→ **WHAT IS REQUIRED**
Would you copy each line of the records that includes the word "Château"?

DATASET EXTRACT Block Start

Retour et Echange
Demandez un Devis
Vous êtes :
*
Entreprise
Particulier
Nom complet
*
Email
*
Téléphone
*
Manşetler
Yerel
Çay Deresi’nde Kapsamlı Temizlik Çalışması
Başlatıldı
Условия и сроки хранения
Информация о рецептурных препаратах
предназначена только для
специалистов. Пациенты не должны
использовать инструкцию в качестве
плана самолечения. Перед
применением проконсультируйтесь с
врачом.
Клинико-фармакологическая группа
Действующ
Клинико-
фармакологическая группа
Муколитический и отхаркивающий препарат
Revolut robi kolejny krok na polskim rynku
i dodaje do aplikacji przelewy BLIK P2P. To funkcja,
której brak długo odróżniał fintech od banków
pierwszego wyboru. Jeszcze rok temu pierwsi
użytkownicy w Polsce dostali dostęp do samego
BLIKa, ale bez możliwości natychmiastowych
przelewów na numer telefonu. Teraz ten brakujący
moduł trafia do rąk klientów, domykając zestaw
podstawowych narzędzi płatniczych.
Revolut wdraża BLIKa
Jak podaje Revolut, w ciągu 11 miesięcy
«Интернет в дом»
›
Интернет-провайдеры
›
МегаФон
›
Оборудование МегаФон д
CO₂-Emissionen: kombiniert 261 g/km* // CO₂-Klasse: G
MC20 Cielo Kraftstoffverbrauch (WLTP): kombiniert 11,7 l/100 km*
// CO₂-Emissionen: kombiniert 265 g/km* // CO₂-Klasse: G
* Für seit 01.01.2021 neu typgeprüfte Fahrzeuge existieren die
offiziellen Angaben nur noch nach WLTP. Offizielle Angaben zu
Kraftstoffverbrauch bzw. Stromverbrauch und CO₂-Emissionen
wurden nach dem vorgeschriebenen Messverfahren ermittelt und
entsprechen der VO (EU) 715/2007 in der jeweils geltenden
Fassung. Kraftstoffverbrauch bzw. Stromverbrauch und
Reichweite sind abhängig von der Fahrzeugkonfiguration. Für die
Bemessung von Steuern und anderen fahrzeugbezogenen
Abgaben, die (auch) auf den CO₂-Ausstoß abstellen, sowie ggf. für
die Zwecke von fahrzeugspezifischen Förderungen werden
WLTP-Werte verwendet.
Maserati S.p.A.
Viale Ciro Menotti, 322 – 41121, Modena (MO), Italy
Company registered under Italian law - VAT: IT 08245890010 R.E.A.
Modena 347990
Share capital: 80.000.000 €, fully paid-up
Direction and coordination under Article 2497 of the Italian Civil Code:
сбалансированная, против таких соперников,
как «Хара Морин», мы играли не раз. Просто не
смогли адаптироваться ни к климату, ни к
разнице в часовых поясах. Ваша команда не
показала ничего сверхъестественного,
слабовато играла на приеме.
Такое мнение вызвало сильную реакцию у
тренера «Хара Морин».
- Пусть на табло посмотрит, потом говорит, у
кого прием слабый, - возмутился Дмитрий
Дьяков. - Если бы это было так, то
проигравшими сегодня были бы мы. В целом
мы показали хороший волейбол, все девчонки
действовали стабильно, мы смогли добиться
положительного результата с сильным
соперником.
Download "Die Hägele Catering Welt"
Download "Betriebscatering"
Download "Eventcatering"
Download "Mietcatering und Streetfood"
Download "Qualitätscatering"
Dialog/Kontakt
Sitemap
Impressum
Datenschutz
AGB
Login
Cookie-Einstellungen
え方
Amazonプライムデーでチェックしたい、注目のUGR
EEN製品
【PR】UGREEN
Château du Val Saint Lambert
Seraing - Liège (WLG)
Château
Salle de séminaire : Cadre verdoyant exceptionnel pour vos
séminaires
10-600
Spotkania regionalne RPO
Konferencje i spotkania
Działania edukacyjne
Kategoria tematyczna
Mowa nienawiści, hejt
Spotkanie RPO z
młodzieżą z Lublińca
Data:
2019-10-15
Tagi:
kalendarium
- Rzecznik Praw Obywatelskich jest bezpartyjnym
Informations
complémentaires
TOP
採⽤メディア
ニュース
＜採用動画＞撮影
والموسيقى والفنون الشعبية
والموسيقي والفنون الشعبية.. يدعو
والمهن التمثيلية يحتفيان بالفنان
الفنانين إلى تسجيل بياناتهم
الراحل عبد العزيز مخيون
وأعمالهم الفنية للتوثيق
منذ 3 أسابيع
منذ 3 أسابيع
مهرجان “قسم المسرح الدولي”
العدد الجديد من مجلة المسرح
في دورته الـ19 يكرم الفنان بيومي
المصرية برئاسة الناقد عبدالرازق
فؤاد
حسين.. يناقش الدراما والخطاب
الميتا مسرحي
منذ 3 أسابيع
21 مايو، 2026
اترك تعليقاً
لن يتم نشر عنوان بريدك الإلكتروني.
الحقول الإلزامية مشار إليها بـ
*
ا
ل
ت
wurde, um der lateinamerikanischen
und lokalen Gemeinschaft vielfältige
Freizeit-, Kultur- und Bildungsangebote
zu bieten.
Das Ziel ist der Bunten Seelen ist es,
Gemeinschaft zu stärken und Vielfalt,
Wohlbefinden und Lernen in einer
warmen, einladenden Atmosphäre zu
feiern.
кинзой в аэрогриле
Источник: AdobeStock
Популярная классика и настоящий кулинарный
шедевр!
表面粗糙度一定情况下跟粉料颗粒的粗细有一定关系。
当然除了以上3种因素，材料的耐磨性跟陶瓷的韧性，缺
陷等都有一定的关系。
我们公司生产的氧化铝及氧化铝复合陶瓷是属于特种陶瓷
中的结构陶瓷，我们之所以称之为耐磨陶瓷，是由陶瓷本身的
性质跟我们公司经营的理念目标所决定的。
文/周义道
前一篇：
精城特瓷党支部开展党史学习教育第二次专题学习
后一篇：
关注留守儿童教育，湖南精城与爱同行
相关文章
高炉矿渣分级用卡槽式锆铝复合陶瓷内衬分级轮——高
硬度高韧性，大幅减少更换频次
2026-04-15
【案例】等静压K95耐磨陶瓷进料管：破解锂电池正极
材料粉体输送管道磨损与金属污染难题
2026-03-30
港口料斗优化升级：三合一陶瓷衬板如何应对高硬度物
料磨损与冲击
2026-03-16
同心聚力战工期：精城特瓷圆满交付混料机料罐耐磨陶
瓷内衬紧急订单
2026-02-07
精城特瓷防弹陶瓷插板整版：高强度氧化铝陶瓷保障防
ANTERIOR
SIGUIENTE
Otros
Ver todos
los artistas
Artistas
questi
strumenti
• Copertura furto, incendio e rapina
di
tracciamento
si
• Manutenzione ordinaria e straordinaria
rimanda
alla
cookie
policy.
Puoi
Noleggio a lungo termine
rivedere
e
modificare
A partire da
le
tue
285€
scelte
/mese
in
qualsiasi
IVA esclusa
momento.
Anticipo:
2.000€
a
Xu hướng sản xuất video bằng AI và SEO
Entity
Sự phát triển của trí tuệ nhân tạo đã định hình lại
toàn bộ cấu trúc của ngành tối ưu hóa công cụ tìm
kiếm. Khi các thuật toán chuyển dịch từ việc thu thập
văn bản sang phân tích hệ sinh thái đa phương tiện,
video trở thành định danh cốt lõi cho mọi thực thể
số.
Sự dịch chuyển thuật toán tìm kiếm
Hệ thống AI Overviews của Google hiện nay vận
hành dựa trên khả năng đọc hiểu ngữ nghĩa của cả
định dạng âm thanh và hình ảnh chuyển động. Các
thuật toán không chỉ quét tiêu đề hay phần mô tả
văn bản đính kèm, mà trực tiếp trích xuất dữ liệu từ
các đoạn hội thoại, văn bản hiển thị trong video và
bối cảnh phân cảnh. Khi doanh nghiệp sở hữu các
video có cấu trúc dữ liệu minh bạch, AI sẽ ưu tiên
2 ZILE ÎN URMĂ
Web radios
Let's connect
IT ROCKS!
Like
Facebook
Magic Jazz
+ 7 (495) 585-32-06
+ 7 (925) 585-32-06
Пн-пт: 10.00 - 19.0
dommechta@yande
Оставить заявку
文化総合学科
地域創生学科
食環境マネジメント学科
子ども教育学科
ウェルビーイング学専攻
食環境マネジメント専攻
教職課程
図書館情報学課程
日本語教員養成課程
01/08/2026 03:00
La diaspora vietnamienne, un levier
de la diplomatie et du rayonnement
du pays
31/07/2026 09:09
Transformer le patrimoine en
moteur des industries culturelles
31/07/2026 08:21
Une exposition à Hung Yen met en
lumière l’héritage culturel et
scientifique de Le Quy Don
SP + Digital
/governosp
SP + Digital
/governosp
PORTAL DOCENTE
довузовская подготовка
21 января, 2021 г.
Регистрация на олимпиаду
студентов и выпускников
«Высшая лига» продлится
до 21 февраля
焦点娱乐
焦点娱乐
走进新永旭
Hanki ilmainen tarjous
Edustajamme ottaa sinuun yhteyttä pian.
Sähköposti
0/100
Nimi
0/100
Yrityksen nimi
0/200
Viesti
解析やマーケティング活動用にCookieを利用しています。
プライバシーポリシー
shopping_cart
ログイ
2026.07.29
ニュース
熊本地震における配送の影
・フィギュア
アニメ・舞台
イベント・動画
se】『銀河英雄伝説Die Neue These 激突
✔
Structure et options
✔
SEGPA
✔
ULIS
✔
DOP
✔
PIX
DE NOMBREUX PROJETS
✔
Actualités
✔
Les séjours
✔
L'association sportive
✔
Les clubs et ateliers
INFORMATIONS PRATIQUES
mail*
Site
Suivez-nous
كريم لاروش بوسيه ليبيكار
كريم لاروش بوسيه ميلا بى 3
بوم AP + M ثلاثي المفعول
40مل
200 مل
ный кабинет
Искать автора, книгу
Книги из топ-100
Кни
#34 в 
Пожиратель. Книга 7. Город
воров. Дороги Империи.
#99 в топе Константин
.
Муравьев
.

DATASET EXTRACT Block End

→ **ANSWER SPACE**
Château du Val Saint Lambert
Château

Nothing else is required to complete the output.